できればカバンに入れる前に「休止状態」を使用することをおすすめします。
休止状態は、スリープと異なり完全に電源が切れた状態になるため、勝手に起動することはありません。
ケース5: 何をやっても解決しない(理由50)
症状:
すべての対処法を試しても、依然としてスリープが勝手に解除される。
イベントビューアーで「理由50」(理由不明)と表示される。
対処法:
この場合、以下の方法を試してください。
- すべての周辺機器を外してテストする
- クリーンブートで起動して、サードパーティ製ソフトウェアが原因でないか確認
- Windowsを最新バージョンにアップデート
- デバイスドライバーを最新版に更新
- 最終手段として、Windowsのクリーンインストール
スリープと休止状態の使い分け
スリープが不安定な場合、「休止状態」の使用を検討しましょう。
スリープと休止状態の違い
スリープ:
- メモリに状態を保存し、低電力状態を維持
- 復帰が高速(数秒)
- わずかに電力を消費し続ける
- 勝手に復帰する可能性がある
休止状態:
- メモリの内容をハードディスクに保存し、完全に電源を切る
- 復帰に時間がかかる(数十秒〜1分程度)
- 電力をまったく消費しない
- 勝手に復帰することはない
休止状態を有効化する方法
Windows 11では、休止状態がデフォルトで無効になっていることがあります。
有効化する手順:
- 管理者としてコマンドプロンプトを開く
- 以下のコマンドを入力してEnterキーを押す
powercfg /hibernate on
- 「電源オプション」→「電源ボタンの動作を選択する」を開く
- 「現在利用可能ではない設定を変更します」をクリック
- 「休止状態」にチェックを入れる
- 「変更の保存」をクリック
これで、スタートメニューの電源オプションから「休止状態」を選べるようになります。
トラブルシューティングの順序
どこから対処すればよいか迷った場合は、以下の順番で試してみてください。
powercfg -lastwakeで原因を特定- 原因がわかった場合、該当デバイスの設定を変更
- スリープ解除タイマーを無効化
- マウス・キーボードのスリープ解除を無効化
- ネットワークアダプターの設定を変更
- 自動メンテナンスを無効化
- 高速スタートアップを無効化
- Windows Updateのタスクを確認
- それでも解決しない場合は休止状態の使用を検討
まとめ
PCが勝手にスリープ解除される問題は、原因が多岐にわたるため、一つ一つ確認していく必要があります。
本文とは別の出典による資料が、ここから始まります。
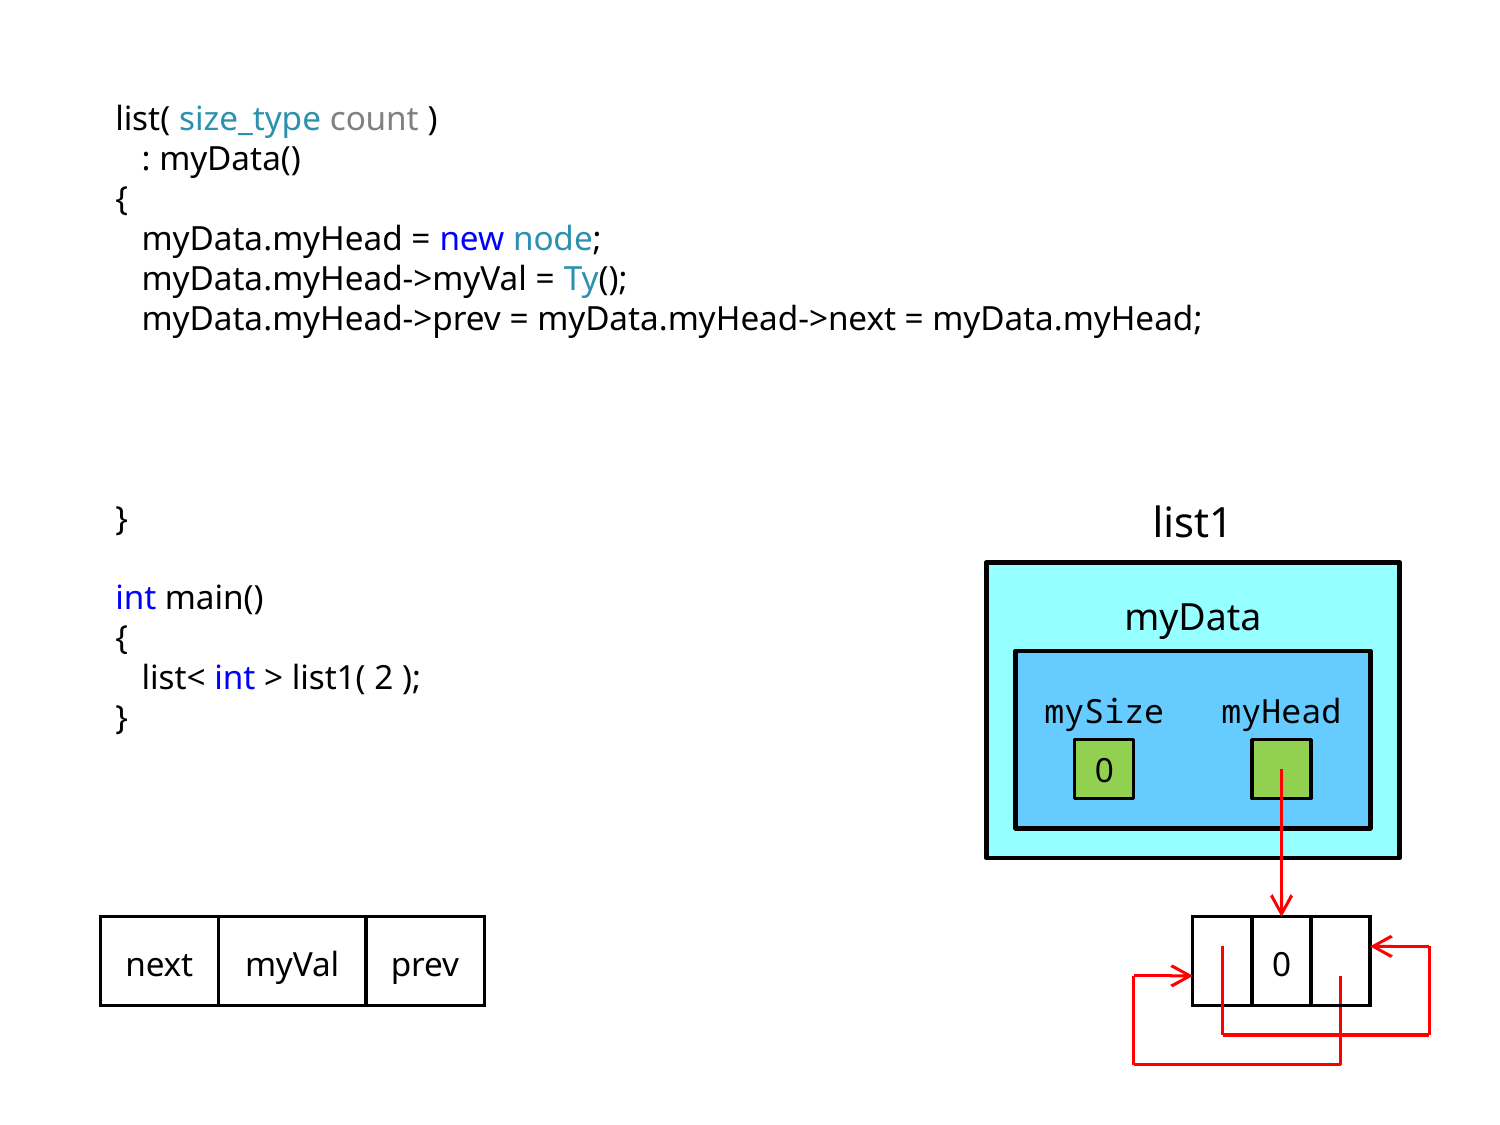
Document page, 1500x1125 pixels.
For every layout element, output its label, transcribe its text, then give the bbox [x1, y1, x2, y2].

list list( size_type count ) : myData() { myData.myHead = new node; myData.myHead->myVal = Ty(); myData.myHead->prev = myData.myHead->next = myData.myHead; } int main() { list< int > list1( 2 ); } [100, 90, 1400, 740]
text_box prev [366, 916, 485, 1006]
text_box myHead [1193, 680, 1371, 740]
text_box 0 [1251, 916, 1311, 1006]
text_box next [100, 916, 218, 1006]
text_box [986, 562, 1277, 858]
text_box [1015, 740, 1277, 829]
text_box mySize [1015, 680, 1193, 740]
text_box [1282, 562, 1400, 858]
text_box myData [1104, 562, 1282, 651]
text_box 0 [1073, 740, 1136, 801]
text_box [1192, 916, 1251, 1006]
text_box list1 [1104, 473, 1282, 562]
text_box myVal [218, 916, 366, 1006]
text_box [1250, 738, 1313, 801]
text_box [1285, 740, 1371, 829]
text_box [1015, 651, 1371, 680]
text_box [1311, 916, 1371, 1006]
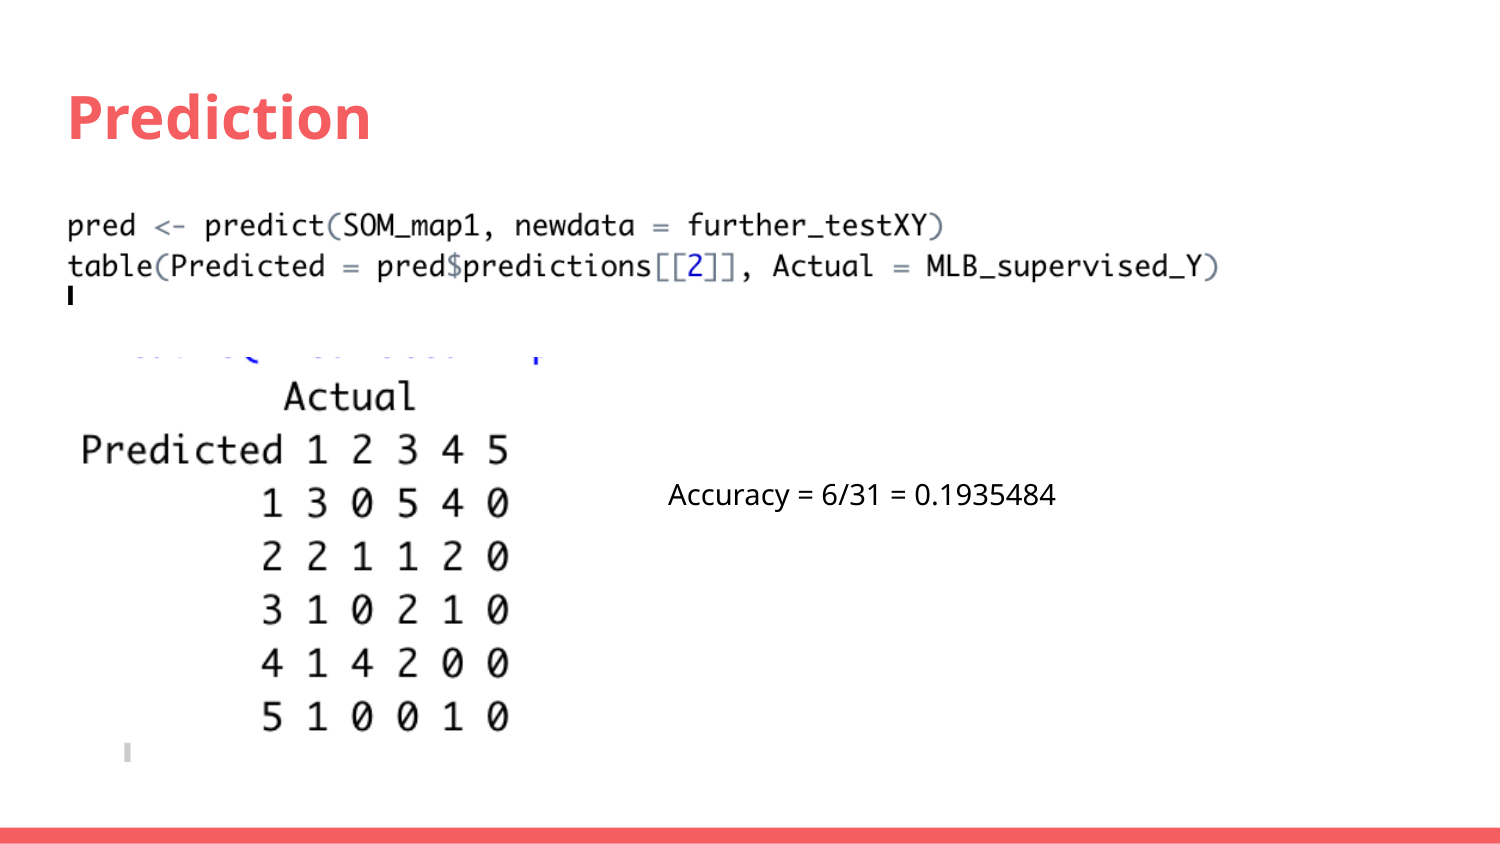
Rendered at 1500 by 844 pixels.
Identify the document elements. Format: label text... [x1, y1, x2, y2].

picture [61, 201, 1242, 306]
title Prediction [51, 64, 1449, 167]
text_box Accuracy = 6/31 = 0.1935484 [653, 461, 1242, 527]
picture [65, 357, 557, 762]
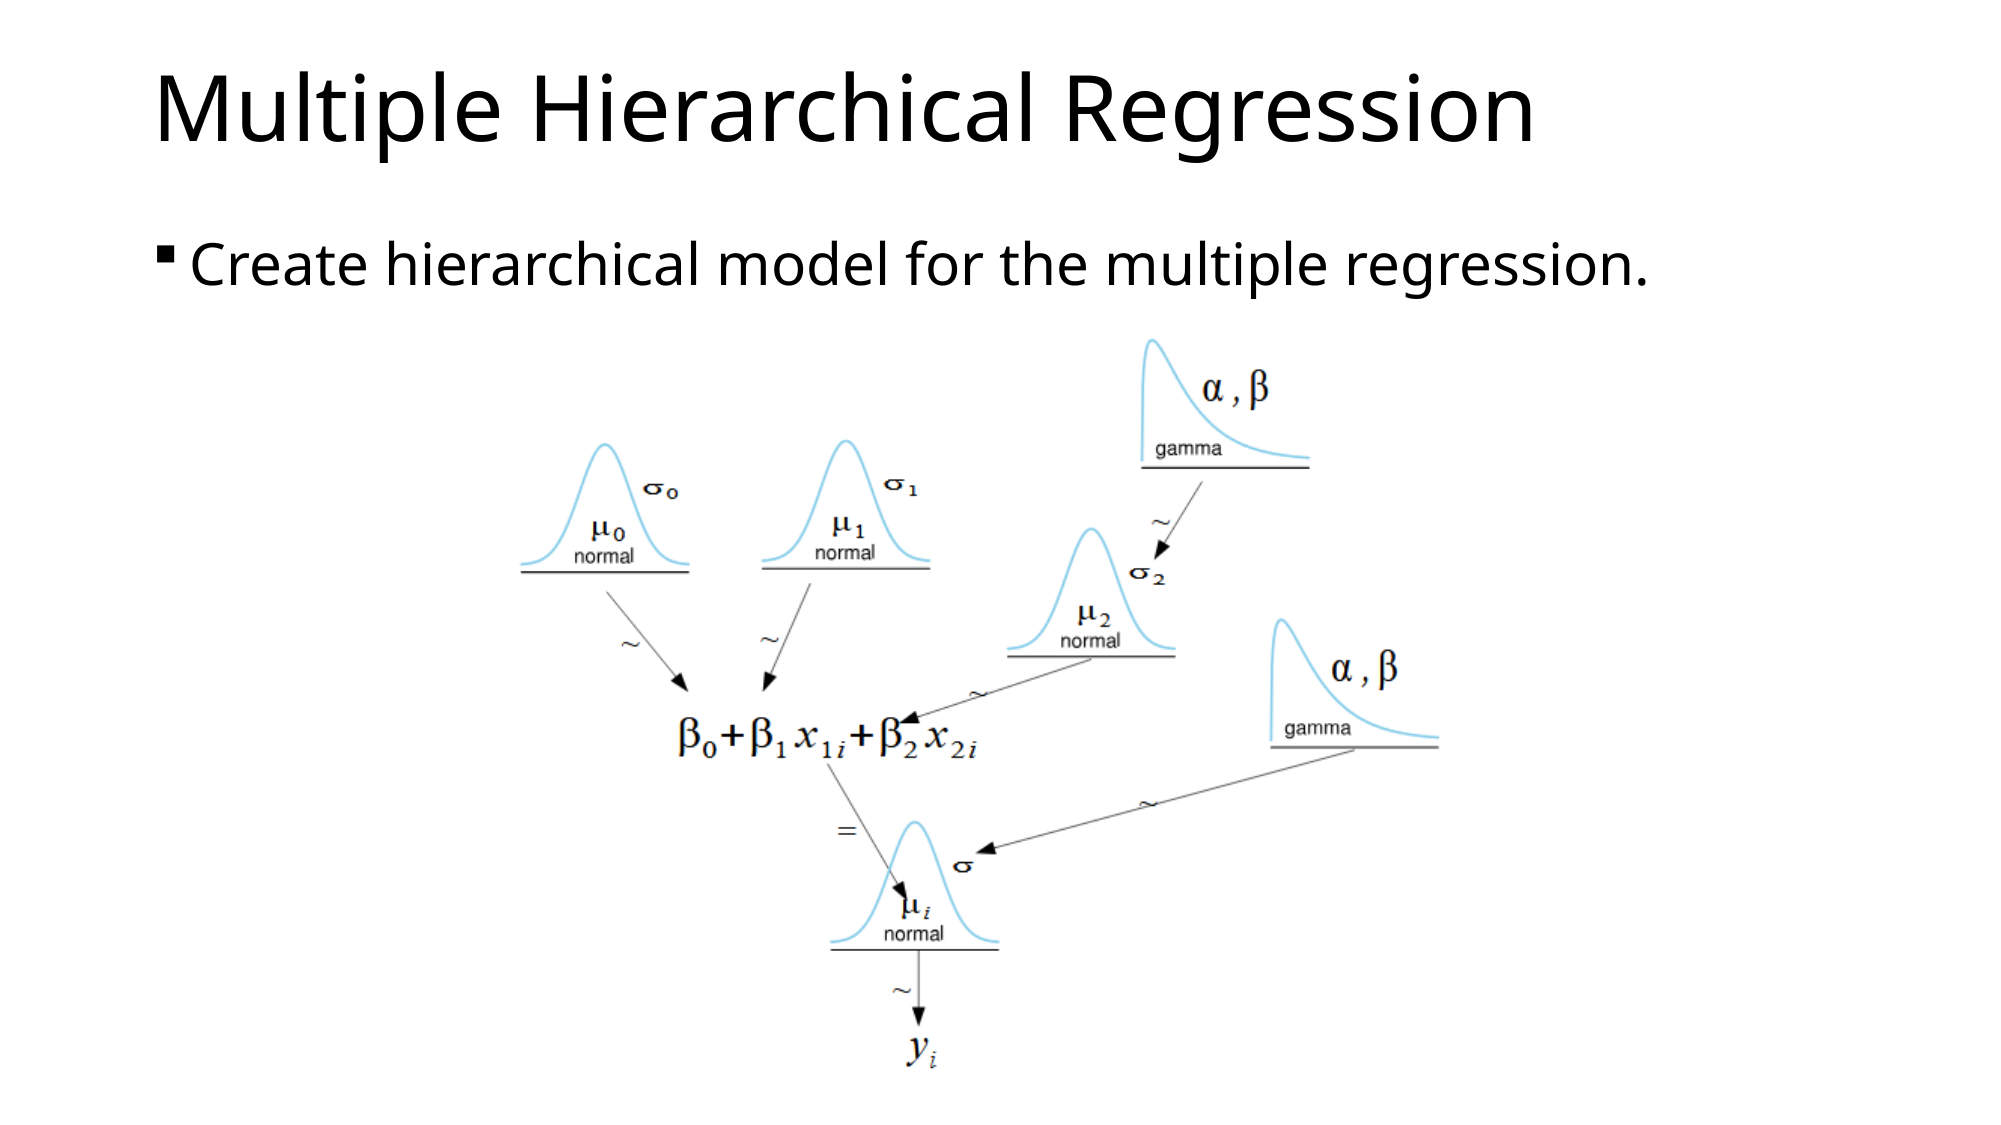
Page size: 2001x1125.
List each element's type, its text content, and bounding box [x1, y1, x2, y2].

picture [442, 316, 1487, 1104]
title Multiple Hierarchical Regression [137, 3, 1863, 184]
list Create hierarchical model for the multiple regression. [137, 184, 1908, 1067]
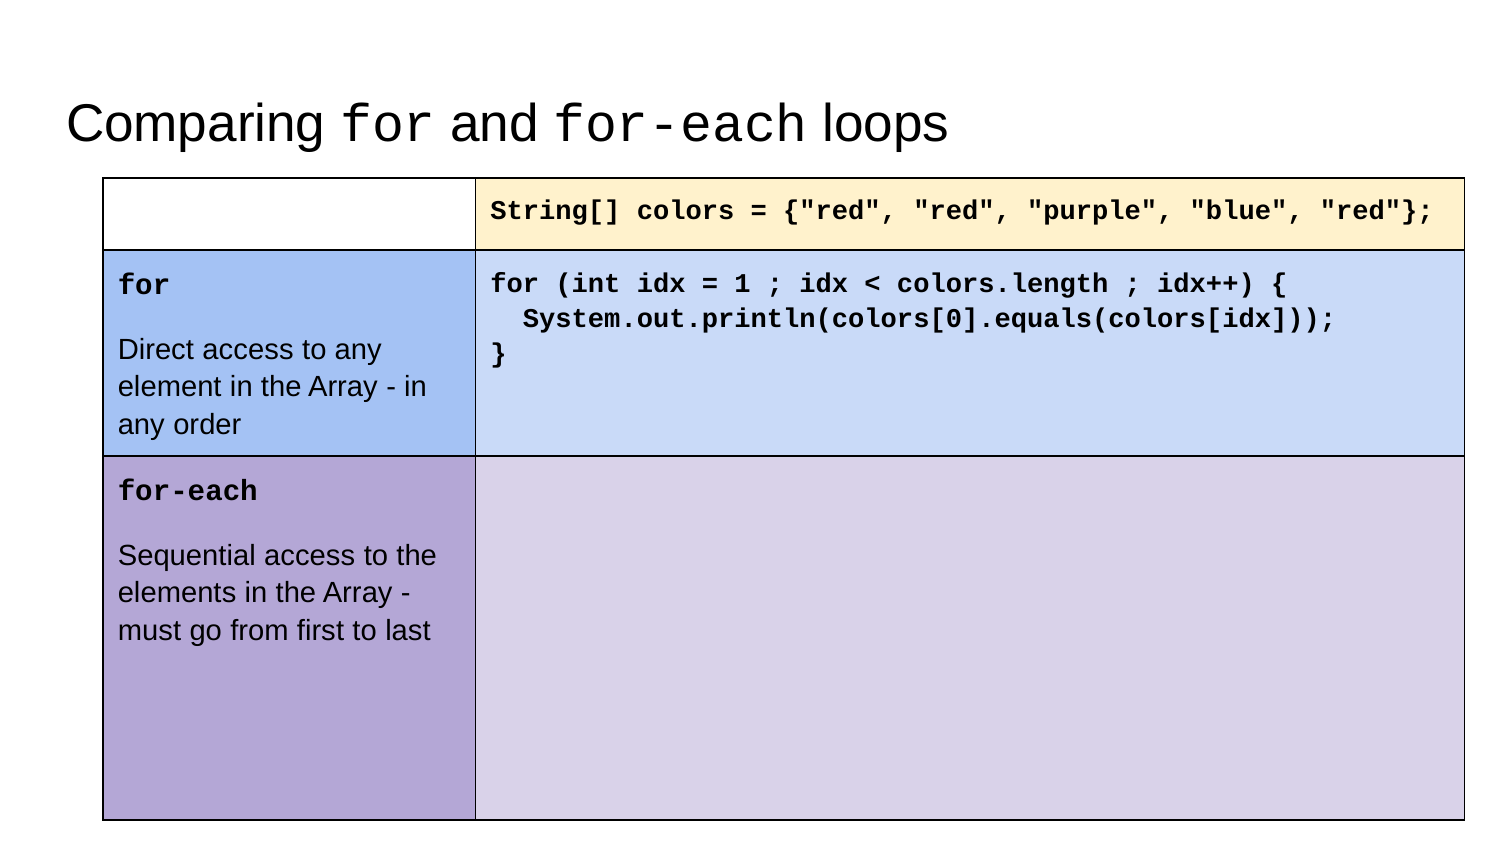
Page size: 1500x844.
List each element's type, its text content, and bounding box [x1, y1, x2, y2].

table_header [104, 179, 475, 249]
table_cell for (int idx = 1 ; idx < colors.length ; idx++) { System.out.println(colors[0].equals(colors[idx])); } [476, 251, 1464, 455]
table_cell for Direct access to any element in the Array - in any order [104, 251, 475, 455]
title Comparing for and for-each loops [51, 72, 1449, 167]
table_header String[] colors = {"red", "red", "purple", "blue", "red"}; [476, 179, 1464, 249]
table_cell [476, 457, 1464, 819]
table_cell for-each Sequential access to the elements in the Array - must go from first to last [104, 457, 475, 819]
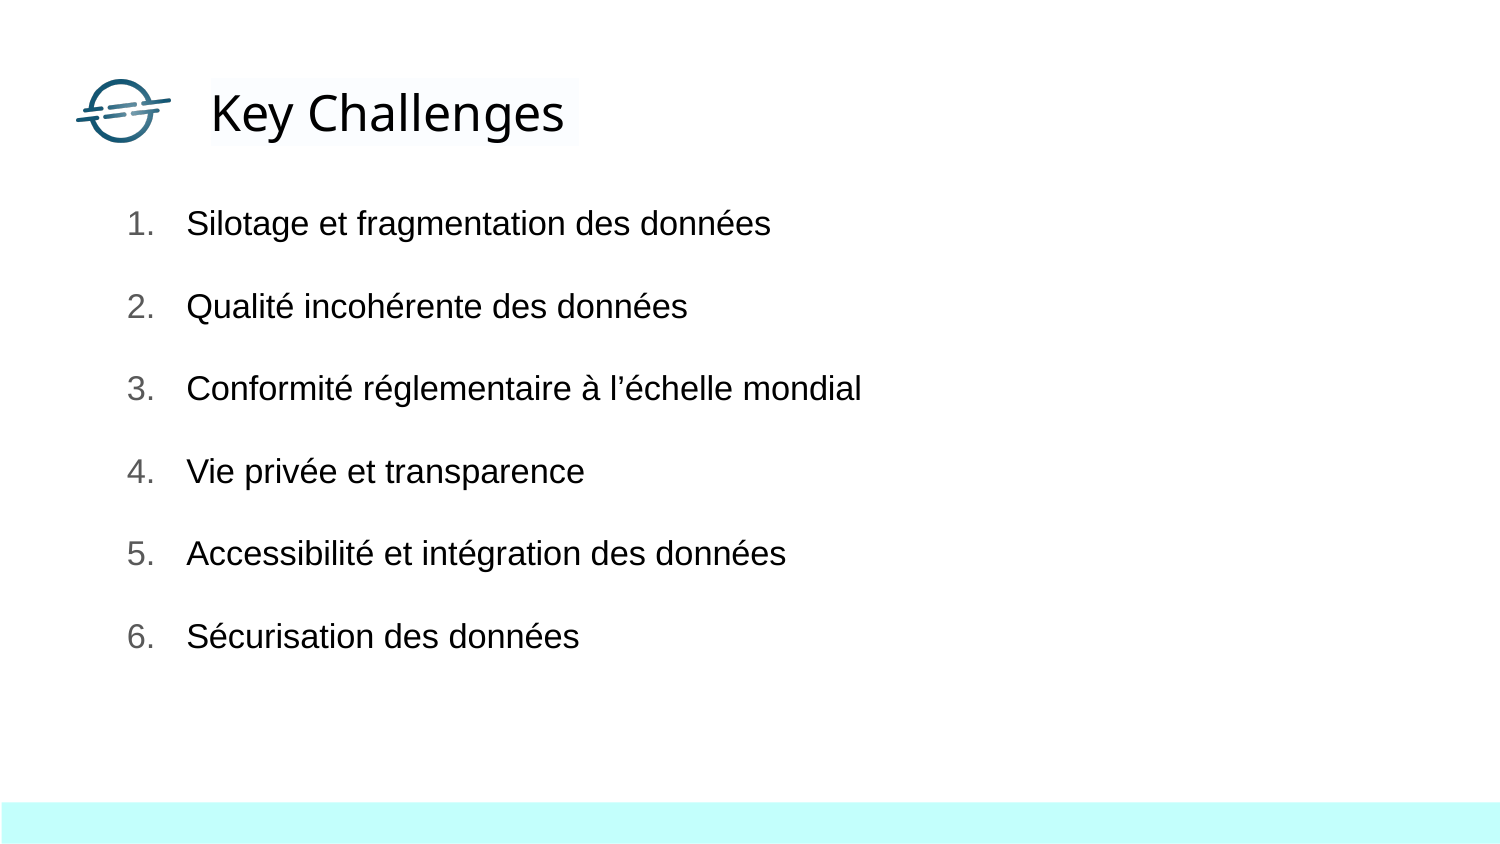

最も多い原因は、スリープ解除タイマー、マウス・キーボード、ネットワークアダプター、自動メンテナンスの4つです。
まずはpowercfg -lastwakeコマンドで原因を特定し、該当する設定を変更することで、多くの場合は解決できます。
それでも解決しない場合は、休止状態の使用を検討しましょう。
ノートPCを持ち運ぶ際は、スリープではなく休止状態を使うことで、カバンの中で勝手に起動してバッテリーを消費する問題を確実に防ぐことができます。